## Provided records
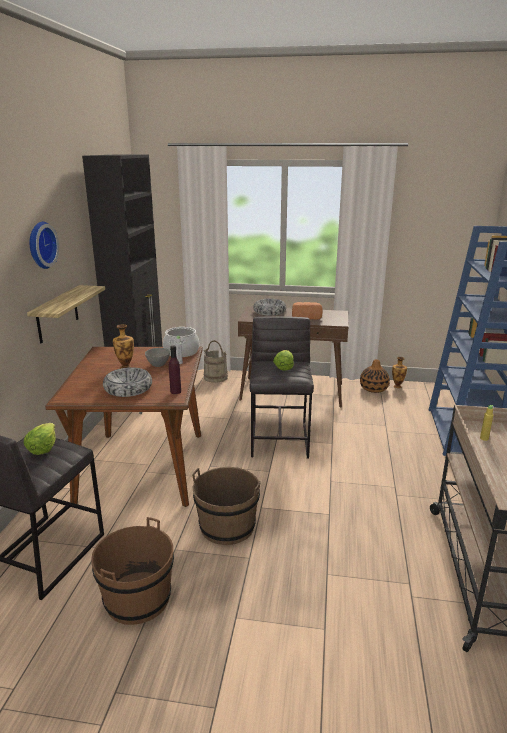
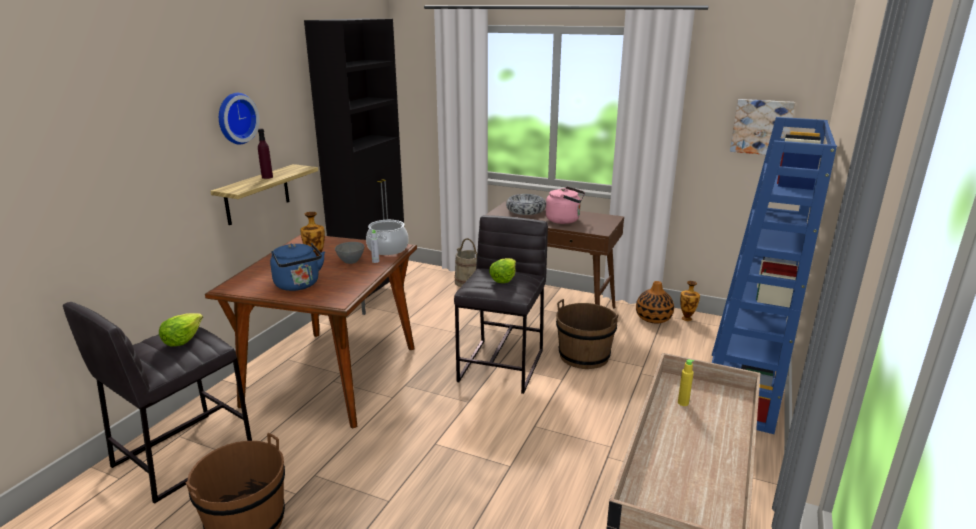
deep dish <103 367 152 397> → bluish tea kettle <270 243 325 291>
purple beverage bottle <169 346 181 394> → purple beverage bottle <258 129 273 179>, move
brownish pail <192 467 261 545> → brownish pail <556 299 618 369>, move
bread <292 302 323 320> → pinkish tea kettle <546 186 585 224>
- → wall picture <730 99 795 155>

## Work task
With the pictures left out, return each entry exactly as written.

## Solution
deep dish <103 367 152 397> → bluish tea kettle <270 243 325 291>
purple beverage bottle <169 346 181 394> → purple beverage bottle <258 129 273 179>, move
brownish pail <192 467 261 545> → brownish pail <556 299 618 369>, move
bread <292 302 323 320> → pinkish tea kettle <546 186 585 224>
- → wall picture <730 99 795 155>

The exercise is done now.